■ **Assignment**: Put every line of the data below into a Markdown table with two columns, Row and Line text. Leave out blank lines.
##############################
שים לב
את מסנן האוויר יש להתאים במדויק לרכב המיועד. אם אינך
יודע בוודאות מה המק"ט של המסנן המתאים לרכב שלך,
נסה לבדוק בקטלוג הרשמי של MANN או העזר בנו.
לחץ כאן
##############################
■ **Exercise response**:
| Row | Line text |
|---|---|
| 1 | שים לב |
| 2 | את מסנן האוויר יש להתאים במדויק לרכב המיועד. אם אינך |
| 3 | יודע בוודאות מה המק"ט של המסנן המתאים לרכב שלך, |
| 4 | נסה לבדוק בקטלוג הרשמי של MANN או העזר בנו. |
| 5 | לחץ כאן |